Le rôle des neurotransmetteurs
L’acupuncture agit également sur le système nerveux en stimulant la sécrétion de certains neurotransmetteurs. Par exemple, le déclenchement de la sécrétion d’endorphine par la stimulation de l’aiguille en acupuncture est maintenant bien établie. L’acupuncture peut également affecter le niveau d’autres neurotransmetteurs tels que la sérotonine et la dopamine dans le système limbique du cerveau. Ce groupe de structures cérébrales comprend l’hippocampe, l’amygdale et leurs connexions avec l’hypothalamus, ainsi que divers centres liés au comportement émotionnel, à la motivation et à l’appétit. Cela pourrait impliquer une panoplie d’effets thérapeutiques liés à l’acupuncture. Notons par exemple son usage dans le traitement de la dépression ou pour aider en cas d’arrêt tabagique 1,2,7.

Le rôle de la signalisation purinergique
Les cellules peuvent communiquer entre elles via différentes substances chimiques, dont l’ATP (adénosine triphosphate). L’aiguille d’acupuncture, lorsqu’insérée dans la peau, provoque la sécrétion d’ATP extracellulaire, une réaction appelée signalisation purinergique9. L’ATP extracellulaire peut engendrer une cascade de réactions biochimiques dans les tissus et l’organisme. Ces molécules d’ATP interagissent avec les cellules nerveuses, qui transmettent un signal à la moelle épinière et au cerveau. Ces signaux, lorsque dirigés au tronc cérébral, semblent jouer un rôle dans la régulation d’une variété de fonctions physiologiques, telles que digestives, ou cardiovasculaires. Lorsque dirigées vers les centres supérieurs du cerveau, ils peuvent moduler la douleur1,10.
Certains se demandent comment l’acupuncture peut prétendre soigner un aussi grand nombre de conditions de santé. L’action de l’acupuncture sur la signalisation purinergique pourrait en soi expliquer ce vaste champ d’action9, sans compter les autres effets répertoriés sur le corps.

Références pour cette page:
Cette page est fortement inspiré des travaux de synthèse des chercheurs Lund, Lunderberg et Cheng qui présentent dans leurs articles une revue des phénomènes physiologiques potentiellement impliqués dans le traitement par acupuncture.
- Cheng. K (2013) Neurobiological mechanisms of acupuncture for some common illnesses: a clinician’s perspective. Journal of Acupuncture and Meridian Studies. 2014 Jun;7(3):105-14. doi: 10.1016/j.jams.2013.07.008. Epub 2013 Aug 17.
- Lund et Lundeberg (2016) Mechanisms of Acupuncture, Acupuncture and related therapies, Disponible en ligne.

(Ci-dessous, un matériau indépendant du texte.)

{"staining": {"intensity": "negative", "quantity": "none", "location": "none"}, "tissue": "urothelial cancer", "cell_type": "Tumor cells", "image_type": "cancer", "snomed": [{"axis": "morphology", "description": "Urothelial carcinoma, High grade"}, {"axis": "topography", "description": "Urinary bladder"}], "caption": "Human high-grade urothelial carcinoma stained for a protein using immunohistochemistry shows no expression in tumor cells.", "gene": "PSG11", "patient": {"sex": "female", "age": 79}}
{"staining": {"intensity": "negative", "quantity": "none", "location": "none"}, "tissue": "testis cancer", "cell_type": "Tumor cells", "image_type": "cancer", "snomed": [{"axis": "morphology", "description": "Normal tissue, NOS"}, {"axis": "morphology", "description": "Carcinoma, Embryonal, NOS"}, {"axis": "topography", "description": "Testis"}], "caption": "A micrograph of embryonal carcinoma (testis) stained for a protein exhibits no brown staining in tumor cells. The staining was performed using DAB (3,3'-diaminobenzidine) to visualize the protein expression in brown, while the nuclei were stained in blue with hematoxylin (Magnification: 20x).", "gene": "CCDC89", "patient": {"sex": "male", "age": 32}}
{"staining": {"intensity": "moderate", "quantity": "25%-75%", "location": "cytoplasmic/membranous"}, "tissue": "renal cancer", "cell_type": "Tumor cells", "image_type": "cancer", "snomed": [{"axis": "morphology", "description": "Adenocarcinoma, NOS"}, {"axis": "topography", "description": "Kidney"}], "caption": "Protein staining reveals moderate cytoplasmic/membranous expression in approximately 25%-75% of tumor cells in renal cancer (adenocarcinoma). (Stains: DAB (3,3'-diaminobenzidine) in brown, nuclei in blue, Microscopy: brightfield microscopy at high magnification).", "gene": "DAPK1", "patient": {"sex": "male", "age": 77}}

- Chu, Jennifer (2002), The muscle twitch in myofascial pain relief: Effects of acupuncture and other needling methods, Electromyography and Clinical Neurophysiology ·
- Langevin HM, Yandow JA (2002). Relationship of acupuncture points and meridians to connective tissue planes. Anatomical Record. 2002 Dec 15;269(6):257-65. Disponible en ligne
- Li QQ 1, Shi GX , Xu Q , Wang J,Liu CZ, Wang LP (2013). Acupuncture effect and central autonomic regulation. Evidence Based Complementary Alternative Medecine, doi: 10.1155/2013/267959. Epub 2013 May 26.
- Low, Philip (2021). Overview of the autonomic Nervous System. Mercs Manuals, Professional version. Disponible en ligne: https://www.merckmanuals.com/en-ca/professional/neurologic-disorders/autonomic-nervous-system/overview-of-the-autonomic-nervous-system
- Johnson EO, Kamilaris TC, Chrousos GP, Gold PW. (1992). Mecanisms of stress: an overview of hormonal and behavioral homeostasis. Neuroscience Biobehavioral Reviews, Summer;16(2):115-30
- Sato A (1997). Neural mechanisms of autonomic responses elicited by somatic sensory stimulation. Neuroscience and Behavioral Physiology, Vol. 27, No. 5, 1997
- Burnstock, G.. (2009). Acupuncture: a novel hypothesis for the involvement of purinergic signalling. Medical Hypotheses. Disponible en ligne.